Risk-Adjusted Returns
Raw returns can be misleading. The Sharpe ratio normalizes returns by volatility so you can compare a high-flying tech portfolio to a steady dividend portfolio on equal footing.
Sector Concentration Risk
If one sector exceeds 40% of portfolio value, a sector-wide downturn could have outsized impact. The sector allocation query helps identify this imbalance before it becomes a problem.
Tax-Aware Decisions
Separating realized from unrealized gains helps with tax planning.

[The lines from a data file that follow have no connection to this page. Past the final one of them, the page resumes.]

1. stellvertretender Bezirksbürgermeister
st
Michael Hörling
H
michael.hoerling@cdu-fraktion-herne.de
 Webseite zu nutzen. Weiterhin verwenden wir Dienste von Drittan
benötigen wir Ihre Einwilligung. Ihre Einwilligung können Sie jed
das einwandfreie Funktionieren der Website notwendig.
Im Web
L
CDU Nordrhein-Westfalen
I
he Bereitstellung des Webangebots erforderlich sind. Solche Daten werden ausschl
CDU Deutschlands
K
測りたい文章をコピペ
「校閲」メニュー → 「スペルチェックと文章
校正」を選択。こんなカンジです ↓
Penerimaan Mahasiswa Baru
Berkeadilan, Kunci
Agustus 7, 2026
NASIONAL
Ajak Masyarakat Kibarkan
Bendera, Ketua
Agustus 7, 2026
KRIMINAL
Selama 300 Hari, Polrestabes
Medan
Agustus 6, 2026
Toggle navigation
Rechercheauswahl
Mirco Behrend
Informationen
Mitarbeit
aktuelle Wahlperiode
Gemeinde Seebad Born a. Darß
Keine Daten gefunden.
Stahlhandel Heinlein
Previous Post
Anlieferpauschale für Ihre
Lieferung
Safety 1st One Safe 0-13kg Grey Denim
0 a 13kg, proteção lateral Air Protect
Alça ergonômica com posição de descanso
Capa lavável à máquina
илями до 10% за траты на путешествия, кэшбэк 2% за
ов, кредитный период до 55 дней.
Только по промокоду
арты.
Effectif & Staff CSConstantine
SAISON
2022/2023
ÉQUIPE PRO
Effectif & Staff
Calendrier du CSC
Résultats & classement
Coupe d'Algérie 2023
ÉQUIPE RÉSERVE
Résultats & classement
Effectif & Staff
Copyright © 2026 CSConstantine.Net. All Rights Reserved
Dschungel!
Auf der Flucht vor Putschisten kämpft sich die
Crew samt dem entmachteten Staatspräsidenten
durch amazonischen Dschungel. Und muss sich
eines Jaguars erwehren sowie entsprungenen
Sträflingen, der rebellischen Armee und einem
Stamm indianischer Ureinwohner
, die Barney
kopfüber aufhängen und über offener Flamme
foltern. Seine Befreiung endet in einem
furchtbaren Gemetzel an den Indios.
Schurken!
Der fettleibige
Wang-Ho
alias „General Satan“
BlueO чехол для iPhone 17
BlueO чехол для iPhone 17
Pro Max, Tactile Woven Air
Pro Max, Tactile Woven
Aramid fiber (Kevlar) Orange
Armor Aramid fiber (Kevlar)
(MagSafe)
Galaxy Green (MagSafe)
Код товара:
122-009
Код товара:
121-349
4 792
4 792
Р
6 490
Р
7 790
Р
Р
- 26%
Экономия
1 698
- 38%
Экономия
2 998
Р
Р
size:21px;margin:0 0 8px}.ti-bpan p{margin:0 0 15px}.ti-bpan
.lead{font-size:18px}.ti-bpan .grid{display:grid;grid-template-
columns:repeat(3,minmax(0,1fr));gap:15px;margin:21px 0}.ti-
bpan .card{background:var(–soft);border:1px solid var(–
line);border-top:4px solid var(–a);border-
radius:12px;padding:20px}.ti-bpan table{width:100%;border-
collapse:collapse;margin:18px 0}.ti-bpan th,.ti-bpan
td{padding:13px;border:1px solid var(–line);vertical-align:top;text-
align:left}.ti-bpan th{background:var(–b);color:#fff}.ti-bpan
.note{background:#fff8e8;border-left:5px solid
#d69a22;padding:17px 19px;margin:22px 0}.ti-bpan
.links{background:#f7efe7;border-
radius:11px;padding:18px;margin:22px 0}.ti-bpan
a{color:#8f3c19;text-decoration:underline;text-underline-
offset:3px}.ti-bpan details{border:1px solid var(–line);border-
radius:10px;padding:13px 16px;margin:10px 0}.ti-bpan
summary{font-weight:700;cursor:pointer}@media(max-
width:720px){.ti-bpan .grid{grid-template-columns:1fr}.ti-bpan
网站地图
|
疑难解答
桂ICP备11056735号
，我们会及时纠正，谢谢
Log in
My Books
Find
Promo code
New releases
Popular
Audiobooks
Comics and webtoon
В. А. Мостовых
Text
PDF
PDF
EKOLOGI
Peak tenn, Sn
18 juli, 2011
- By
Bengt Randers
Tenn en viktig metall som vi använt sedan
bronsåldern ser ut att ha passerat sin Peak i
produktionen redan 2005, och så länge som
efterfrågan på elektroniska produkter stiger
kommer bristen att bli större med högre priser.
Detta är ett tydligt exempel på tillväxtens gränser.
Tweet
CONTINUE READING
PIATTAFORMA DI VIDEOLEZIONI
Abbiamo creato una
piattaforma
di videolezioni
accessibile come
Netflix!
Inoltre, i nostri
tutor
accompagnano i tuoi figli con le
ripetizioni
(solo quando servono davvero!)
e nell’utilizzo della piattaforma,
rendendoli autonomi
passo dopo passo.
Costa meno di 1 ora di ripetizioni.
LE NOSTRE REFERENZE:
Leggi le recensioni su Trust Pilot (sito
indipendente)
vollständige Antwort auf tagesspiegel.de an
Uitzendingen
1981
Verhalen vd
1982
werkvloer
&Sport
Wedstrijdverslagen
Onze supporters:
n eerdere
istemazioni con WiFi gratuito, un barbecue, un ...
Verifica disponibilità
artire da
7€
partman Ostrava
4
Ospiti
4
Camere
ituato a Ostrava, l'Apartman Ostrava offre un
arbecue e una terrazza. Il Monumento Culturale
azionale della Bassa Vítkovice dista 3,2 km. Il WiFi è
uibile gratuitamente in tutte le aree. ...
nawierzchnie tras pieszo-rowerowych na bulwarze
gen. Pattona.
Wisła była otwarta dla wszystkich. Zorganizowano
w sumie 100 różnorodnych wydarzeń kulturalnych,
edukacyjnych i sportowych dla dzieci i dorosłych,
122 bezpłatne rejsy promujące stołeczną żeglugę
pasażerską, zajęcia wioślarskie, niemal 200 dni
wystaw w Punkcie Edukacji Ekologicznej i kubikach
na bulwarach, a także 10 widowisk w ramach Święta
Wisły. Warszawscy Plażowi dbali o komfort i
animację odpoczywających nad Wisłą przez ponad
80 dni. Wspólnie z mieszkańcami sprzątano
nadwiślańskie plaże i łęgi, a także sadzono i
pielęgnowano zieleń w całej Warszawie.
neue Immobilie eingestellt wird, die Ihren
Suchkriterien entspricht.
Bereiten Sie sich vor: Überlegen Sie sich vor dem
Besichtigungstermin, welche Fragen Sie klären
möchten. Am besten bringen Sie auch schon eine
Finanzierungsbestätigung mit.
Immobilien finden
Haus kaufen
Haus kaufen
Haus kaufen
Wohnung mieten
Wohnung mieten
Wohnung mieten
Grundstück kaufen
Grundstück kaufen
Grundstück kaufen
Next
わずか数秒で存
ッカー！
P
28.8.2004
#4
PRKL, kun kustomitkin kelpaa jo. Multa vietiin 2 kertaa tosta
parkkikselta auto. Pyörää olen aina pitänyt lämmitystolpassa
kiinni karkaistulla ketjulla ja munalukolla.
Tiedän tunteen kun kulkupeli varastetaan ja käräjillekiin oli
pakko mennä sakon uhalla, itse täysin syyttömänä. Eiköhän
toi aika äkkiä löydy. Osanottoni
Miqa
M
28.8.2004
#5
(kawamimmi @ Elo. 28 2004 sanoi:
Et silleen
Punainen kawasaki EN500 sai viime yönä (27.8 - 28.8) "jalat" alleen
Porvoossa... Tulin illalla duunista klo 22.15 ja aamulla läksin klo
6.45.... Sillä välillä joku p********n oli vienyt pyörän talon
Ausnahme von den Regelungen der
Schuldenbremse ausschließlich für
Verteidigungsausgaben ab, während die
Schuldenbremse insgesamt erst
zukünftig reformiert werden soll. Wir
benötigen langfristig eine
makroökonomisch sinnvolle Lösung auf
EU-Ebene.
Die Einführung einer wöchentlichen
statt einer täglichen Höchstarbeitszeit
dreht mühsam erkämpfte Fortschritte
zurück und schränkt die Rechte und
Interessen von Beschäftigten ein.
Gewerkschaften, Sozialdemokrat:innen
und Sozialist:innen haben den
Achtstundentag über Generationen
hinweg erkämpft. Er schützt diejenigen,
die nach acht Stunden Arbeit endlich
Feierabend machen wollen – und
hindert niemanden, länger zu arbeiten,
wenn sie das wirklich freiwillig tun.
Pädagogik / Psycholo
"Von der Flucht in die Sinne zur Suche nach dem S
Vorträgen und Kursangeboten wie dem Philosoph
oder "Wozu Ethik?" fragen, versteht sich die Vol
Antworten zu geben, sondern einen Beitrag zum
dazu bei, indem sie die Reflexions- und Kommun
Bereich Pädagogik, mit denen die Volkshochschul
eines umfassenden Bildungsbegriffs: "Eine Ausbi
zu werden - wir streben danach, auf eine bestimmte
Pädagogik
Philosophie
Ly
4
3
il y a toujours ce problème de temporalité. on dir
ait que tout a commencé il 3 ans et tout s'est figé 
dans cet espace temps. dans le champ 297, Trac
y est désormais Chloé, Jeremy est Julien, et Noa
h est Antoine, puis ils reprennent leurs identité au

You can harvest losses to offset gains, and timing sales to hit long-term capital gains thresholds saves real money.
Quiz
What does the Sharpe ratio measure?
In the sector allocation SQL query, what does the window function SUM() OVER() calculate?
Why is low correlation between portfolio holdings desirable?
What is the difference between realized and unrealized gains?
In the portfolio optimization code, what does the constraint np.sum(w) - 1 == 0 enforce?